Fictional Credit Card Number Wins Stunning $2.5 Million Nonexistent Prize – August 2, 2011

Tuesday, August 2, 2011

• Tuesday, June 28 3:06 p.m. A youth believed to have stolen a candy bar made good his escape, but in the complexity of the heist, overlooked a crucial detail – taking his backpack with him when he escaped the crime scene. When store employees finally looked inside the pack a few days later, they found “various pills.”

5:32 p.m. A man exorcised his ambient issues behind the donut shop, wielding “a sock filled with unknown substance” and threatening passersby. As police responded, someone reported that the sock appeared to be stuffed with rocks, but when they got there he had surrendered it to someone who had left the area.

• Wednesday, June 29 7:51 a.m. A woman went out to her car at 16th and J streets to find the window smashed and her purse taken. She then learned that one of the credit cards had been used at a Valley West gas station overnight.

9:10 a.m. A citizen reported that someone called him asking for his credit card numbers, so he rattled off some bullshit number that he just made up and surprise, surprise – the number “matched” some imaginary list, and he had won $2.5 million! The scammer, apparently not yet aware that the tables had been turned, said he would deduct a $250 fee and come by the guy’s house at noon to drop off the two-and-a-half mil. Police advised the winner not to contact the scammer and to call if he really showed up.

9:51 a.m. An Alliance Road resident reported his unlocked $250 mountain bike stolen from outside his apartment. As it happened though, he had just recovered a different bicycle which he said he had reported stolen Jan. 14. The guy who had the previously stolen bike said he bought it for $250 at a pawn shop in Eureka.

10:40 a.m. A Buttermilk Lane resident called about a scam attempt she had received by mail.

2:14 p.m. A Bayside Road resident reported receiving an unexpected check in the mail for $2,200.

3:02 p.m. A woman brought police checks which had been sent to her mother from out of the country. She hadn’t sent any money to the source.

• Friday, July 1 5:58 a.m. A suspected nutjob was reported flinging a black satchel against walls at a Sunny Brae shopping center.

8:03 a.m. A possibly rabid skunk occupied a porch on Spruce Way and didn’t want to move.

10:41 a.m. A man came to the station complaining that he was being “treated unfairly” at a Plaza bar. He was told not to go back there.

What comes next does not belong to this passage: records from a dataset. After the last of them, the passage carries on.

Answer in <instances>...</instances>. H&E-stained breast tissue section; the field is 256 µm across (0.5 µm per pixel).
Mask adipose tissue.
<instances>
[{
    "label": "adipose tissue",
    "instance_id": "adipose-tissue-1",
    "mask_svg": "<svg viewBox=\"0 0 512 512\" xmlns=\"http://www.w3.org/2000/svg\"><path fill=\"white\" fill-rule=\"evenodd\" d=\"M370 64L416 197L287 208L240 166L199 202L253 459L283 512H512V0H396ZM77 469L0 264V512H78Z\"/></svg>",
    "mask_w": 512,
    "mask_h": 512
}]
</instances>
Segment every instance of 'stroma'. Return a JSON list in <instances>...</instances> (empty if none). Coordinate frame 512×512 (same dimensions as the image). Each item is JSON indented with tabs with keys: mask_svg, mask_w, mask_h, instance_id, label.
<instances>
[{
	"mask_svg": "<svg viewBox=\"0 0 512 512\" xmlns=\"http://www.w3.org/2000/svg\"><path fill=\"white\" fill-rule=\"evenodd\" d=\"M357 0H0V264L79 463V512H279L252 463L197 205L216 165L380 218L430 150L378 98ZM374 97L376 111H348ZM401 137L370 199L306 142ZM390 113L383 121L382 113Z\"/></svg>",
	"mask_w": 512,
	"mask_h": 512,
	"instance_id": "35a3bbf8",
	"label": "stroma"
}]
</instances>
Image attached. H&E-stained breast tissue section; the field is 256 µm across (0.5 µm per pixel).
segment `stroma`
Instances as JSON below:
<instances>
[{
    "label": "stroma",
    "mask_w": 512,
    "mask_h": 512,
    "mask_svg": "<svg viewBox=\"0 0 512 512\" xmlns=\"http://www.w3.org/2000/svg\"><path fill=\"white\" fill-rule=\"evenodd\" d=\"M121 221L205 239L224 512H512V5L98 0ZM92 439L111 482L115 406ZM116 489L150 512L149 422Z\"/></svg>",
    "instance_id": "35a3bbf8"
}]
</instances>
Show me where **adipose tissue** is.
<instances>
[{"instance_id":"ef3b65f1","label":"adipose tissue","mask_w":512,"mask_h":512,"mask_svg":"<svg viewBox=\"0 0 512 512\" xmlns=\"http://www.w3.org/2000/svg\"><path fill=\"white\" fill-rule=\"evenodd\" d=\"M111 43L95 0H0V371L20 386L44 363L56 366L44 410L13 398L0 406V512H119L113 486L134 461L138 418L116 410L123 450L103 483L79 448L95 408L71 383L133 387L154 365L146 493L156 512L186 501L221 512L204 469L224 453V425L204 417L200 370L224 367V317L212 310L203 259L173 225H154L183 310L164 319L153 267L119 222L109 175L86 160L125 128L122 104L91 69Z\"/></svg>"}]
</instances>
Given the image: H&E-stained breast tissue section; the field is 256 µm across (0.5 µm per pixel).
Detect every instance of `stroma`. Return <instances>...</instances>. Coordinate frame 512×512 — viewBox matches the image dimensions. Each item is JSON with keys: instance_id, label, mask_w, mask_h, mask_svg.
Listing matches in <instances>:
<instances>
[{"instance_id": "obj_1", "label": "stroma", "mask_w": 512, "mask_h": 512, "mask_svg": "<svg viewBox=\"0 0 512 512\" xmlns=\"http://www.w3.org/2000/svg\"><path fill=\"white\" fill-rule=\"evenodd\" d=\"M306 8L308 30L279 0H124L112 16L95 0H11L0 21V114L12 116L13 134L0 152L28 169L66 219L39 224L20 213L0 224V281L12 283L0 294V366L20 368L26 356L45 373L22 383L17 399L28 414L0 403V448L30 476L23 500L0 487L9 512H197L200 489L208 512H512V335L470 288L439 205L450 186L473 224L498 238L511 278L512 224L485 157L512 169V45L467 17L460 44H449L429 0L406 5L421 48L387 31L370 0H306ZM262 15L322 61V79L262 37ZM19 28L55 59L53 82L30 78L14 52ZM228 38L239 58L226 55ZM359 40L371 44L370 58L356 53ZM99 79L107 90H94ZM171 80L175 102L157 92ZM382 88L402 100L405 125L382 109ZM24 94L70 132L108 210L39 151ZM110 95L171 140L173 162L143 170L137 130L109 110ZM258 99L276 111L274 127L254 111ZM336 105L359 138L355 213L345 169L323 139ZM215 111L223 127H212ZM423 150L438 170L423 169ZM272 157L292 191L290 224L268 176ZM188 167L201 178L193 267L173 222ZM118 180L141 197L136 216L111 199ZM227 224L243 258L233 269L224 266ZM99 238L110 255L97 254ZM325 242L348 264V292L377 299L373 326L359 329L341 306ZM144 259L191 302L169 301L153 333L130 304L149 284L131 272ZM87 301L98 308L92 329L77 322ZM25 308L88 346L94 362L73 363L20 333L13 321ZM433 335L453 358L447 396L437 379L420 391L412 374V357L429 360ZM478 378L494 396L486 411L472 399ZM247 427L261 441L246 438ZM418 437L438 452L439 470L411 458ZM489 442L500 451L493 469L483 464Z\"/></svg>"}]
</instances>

12:59 p.m. A woman said her elderly mother had received five phone calls so far this day from someone claiming to represent “Donald Trump Corp.” who was going to fly out to Arcata from Las Vegas with two state troopers to deliver money. She was told to have the phone company block the caller, and that extra patrols would be ordered for the mom’s house. An officer called the TrumpCo rep’s number and it went to voice mail with a Jamaican-accented woman’s voice.

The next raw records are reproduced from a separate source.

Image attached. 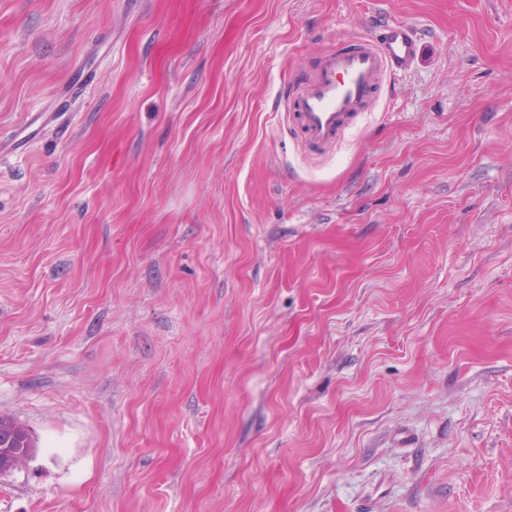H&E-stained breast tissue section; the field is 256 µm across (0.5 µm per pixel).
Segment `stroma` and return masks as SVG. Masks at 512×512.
<instances>
[{"instance_id": "stroma-1", "label": "stroma", "mask_w": 512, "mask_h": 512, "mask_svg": "<svg viewBox=\"0 0 512 512\" xmlns=\"http://www.w3.org/2000/svg\"><path fill=\"white\" fill-rule=\"evenodd\" d=\"M0 417V512H512V0H0ZM416 53L412 29L392 22L379 38L357 40L321 56L305 86L284 99L304 149L322 156L336 148L352 120L370 107L384 76L405 72ZM2 448L5 454L13 458L1 464L0 457V475L13 468L19 460L14 457L29 455L33 448V443L25 429L0 419V452H2Z\"/></svg>"}]
</instances>
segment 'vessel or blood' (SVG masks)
I'll return each instance as SVG.
<instances>
[{
  "label": "vessel or blood",
  "mask_w": 512,
  "mask_h": 512,
  "mask_svg": "<svg viewBox=\"0 0 512 512\" xmlns=\"http://www.w3.org/2000/svg\"><path fill=\"white\" fill-rule=\"evenodd\" d=\"M416 53L411 28L392 22L379 38L362 39L321 56L305 86L284 100L288 118L301 131L304 149L314 156L333 150L352 120L368 110L384 76L405 72Z\"/></svg>",
  "instance_id": "obj_1"
}]
</instances>
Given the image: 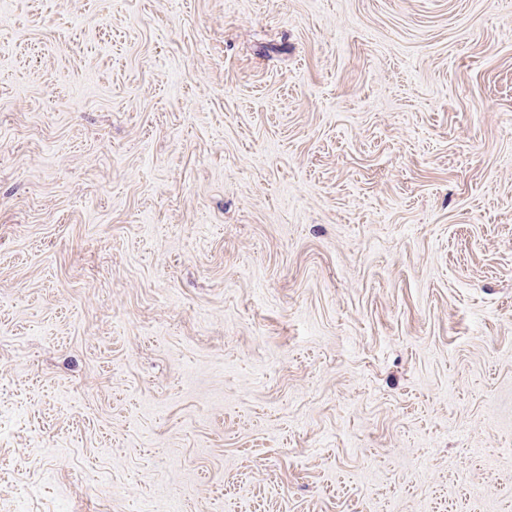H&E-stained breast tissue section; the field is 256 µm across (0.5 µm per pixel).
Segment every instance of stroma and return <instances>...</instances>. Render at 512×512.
<instances>
[{"label": "stroma", "instance_id": "1", "mask_svg": "<svg viewBox=\"0 0 512 512\" xmlns=\"http://www.w3.org/2000/svg\"><path fill=\"white\" fill-rule=\"evenodd\" d=\"M0 512H512V0H0Z\"/></svg>", "mask_w": 512, "mask_h": 512}]
</instances>
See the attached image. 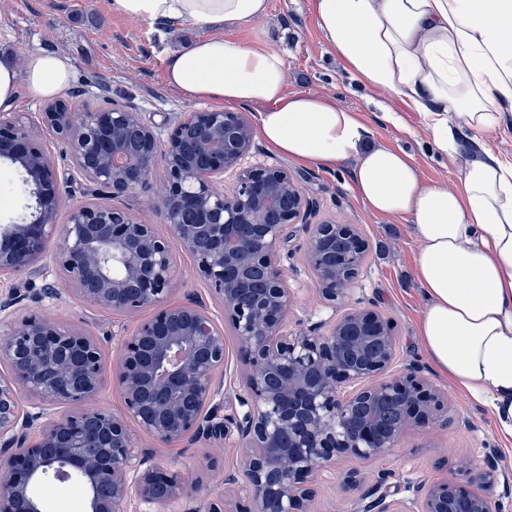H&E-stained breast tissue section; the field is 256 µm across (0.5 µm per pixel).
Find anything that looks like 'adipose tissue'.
Returning a JSON list of instances; mask_svg holds the SVG:
<instances>
[{
    "label": "adipose tissue",
    "instance_id": "adipose-tissue-1",
    "mask_svg": "<svg viewBox=\"0 0 512 512\" xmlns=\"http://www.w3.org/2000/svg\"><path fill=\"white\" fill-rule=\"evenodd\" d=\"M267 8V0H112L128 18L209 27L250 26ZM315 10L350 73L419 112L441 153L456 154L465 134L494 132L502 107L512 106V0H316ZM73 72L58 52L31 54L21 69L0 60V106L22 83L36 98H54ZM285 76L283 56L261 39L209 36L172 52L166 65L172 88L260 107V133L280 154L325 165L355 159L360 198L414 226L424 350L512 437V161L489 153L465 163L457 188L423 187L411 154L371 144L358 113L286 93Z\"/></svg>",
    "mask_w": 512,
    "mask_h": 512
}]
</instances>
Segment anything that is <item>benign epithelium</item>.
<instances>
[{
  "label": "benign epithelium",
  "mask_w": 512,
  "mask_h": 512,
  "mask_svg": "<svg viewBox=\"0 0 512 512\" xmlns=\"http://www.w3.org/2000/svg\"><path fill=\"white\" fill-rule=\"evenodd\" d=\"M41 120L67 143L77 172L114 197L145 187L163 153L155 208L169 235L124 209L94 203L70 206L66 223H56L64 195L53 162L19 116L0 113V158L22 170L34 198L29 216L0 225V274L39 275L52 267L84 302L117 314L155 309L132 334L118 331L121 349L112 371L121 413L94 404L105 381L95 337L44 314L0 331V356L11 367L10 375H0V512H43L32 485L65 484L72 471L85 487V512H127L134 500L162 505L177 498L183 486L176 477L141 470L149 453L136 448L131 420L157 444L185 436L245 444L224 484L244 488L248 504L229 509L220 493L207 512H270L273 503L277 512H312L311 479L333 458H381L412 425L440 422L444 404L414 366L393 370L395 336L373 309L353 305L298 336L285 330L288 227L312 201L287 167L249 162L256 129L245 113L189 112L165 143L126 106L73 112L59 101L44 107ZM187 128L202 131L190 151L182 139ZM226 173L233 176L227 190ZM56 232L63 244L51 254L47 245ZM336 235L351 240L349 250H325L326 239ZM173 239L189 248L196 273L246 348L252 373L229 420L224 382L217 379L226 357L223 328L200 302L167 301L176 268ZM307 261L325 299L334 302L349 296L366 246L353 224H318ZM23 390L68 411L26 410ZM395 396L403 400L396 431L383 433L375 415L352 426L359 406ZM499 475L487 458L477 491L446 482L393 488L381 477L358 512H454L461 497L471 512H502L490 493Z\"/></svg>",
  "instance_id": "benign-epithelium-1"
}]
</instances>
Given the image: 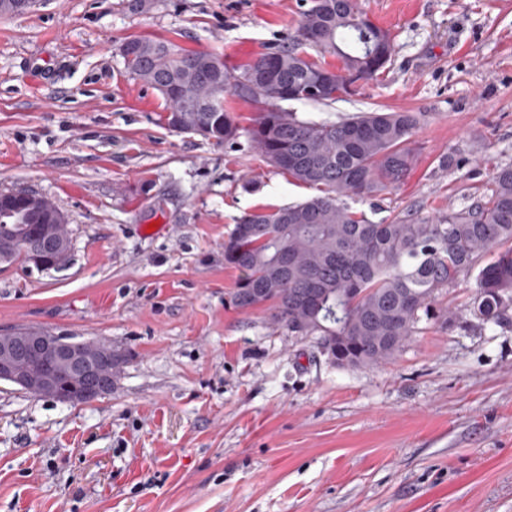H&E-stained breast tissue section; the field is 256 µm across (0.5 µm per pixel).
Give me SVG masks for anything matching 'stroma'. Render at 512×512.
<instances>
[{
  "mask_svg": "<svg viewBox=\"0 0 512 512\" xmlns=\"http://www.w3.org/2000/svg\"><path fill=\"white\" fill-rule=\"evenodd\" d=\"M357 3L393 39L385 70L332 104L283 109L423 114L416 166L356 205L371 221L487 196L512 165V0ZM304 5L34 0L0 17V190L51 197L73 239L65 270L0 264V333L44 327L129 354L112 393L84 405L0 384V512H512V324L474 319V278L365 371L266 309L229 308L238 219L315 191L246 145L170 130L164 99L126 70L136 35L220 53L242 75Z\"/></svg>",
  "mask_w": 512,
  "mask_h": 512,
  "instance_id": "stroma-1",
  "label": "stroma"
}]
</instances>
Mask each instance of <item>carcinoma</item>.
I'll use <instances>...</instances> for the list:
<instances>
[{
    "label": "carcinoma",
    "instance_id": "carcinoma-1",
    "mask_svg": "<svg viewBox=\"0 0 512 512\" xmlns=\"http://www.w3.org/2000/svg\"><path fill=\"white\" fill-rule=\"evenodd\" d=\"M288 44L244 71V88L214 52H187L171 40L127 39L126 69L168 105L167 126L201 131L217 145L245 140L257 161L320 194L244 214L224 239V267L239 273L230 304L266 307L273 321L315 336L341 364L368 370L396 357L422 319L441 317L440 291L477 272L473 315L512 321V166L494 176L491 194L439 216L373 222L345 199H369L398 185L416 164L414 112H368L338 121H308L266 108L240 126L224 109L238 91L257 103L332 102L350 94L349 75L366 83L390 62V33L357 0H306ZM335 55L332 68L307 54ZM66 223L57 204L34 190L0 194V234L42 236ZM493 258L478 266L490 251Z\"/></svg>",
    "mask_w": 512,
    "mask_h": 512
}]
</instances>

4:32 p.m. Someone tampered with locks at a Uniontown business.

4:48 p.m. Arcata Fire personnel cleaning up their new fire station site off Sunset Avenue found all kinds of mail for different addresses which looked like it had been stolen. Police re-mailed the mail to its addressees.

5:44 p.m. A man claimed that he’d dropped a $100 bill on the sidewalk at a Uniontown shopping center when a man swooped down and snatched it. The two argued briefly before the Benjamin bagger boogied.

10 p.m. When a gardener mowed a Stewart Avenue lawn, the mower kicked up a rock that shattered the outside pane of a sliding window. On arriving home, the resident momentarily thought a burglary had occurred, but it was just a wacky mixup.

• Saturday, July 2 3:40 a.m. Police found an unoccupied car with its ignition exposed in Redwood Center – it didn’t take Scotland Yard to suspect an unreported theft.

9:35 a.m. An Alliance Road business reported the theft of $650 the previous day. A clerk who had been “reorganizing the till” apparently left it exposed to several customers at one point.

1:08 p.m. A tipsy-sounding man called 911 saying that he had just bought his wife a new car. She works at a county agency, and he said the 911 dispatcher needed to tell her to go to the car dealership to pick up her car when she arrives for work. He was told to contact her place of employment rather than 911.

5:57 p.m. A Diamond Drive resident noticed people sleeping in a car by his mailbox, the vehicle’s trunk held shut with a confidence-inspiring bungee cord. The resident lodged an inquiry as to their sleeping habits, earning a harsh rebuke, as though the streetside slumberers were operating a mobile argument service. They left, but afterward the resident thought back to a few days earlier, when a different sleazemobile had been seen loitering in the area, and wondered whether area houses were being cased for burglary.

7:49 p.m. A beige and white bag of kittens was reported on the side of the road near Redwood park. Police couldn’t find it.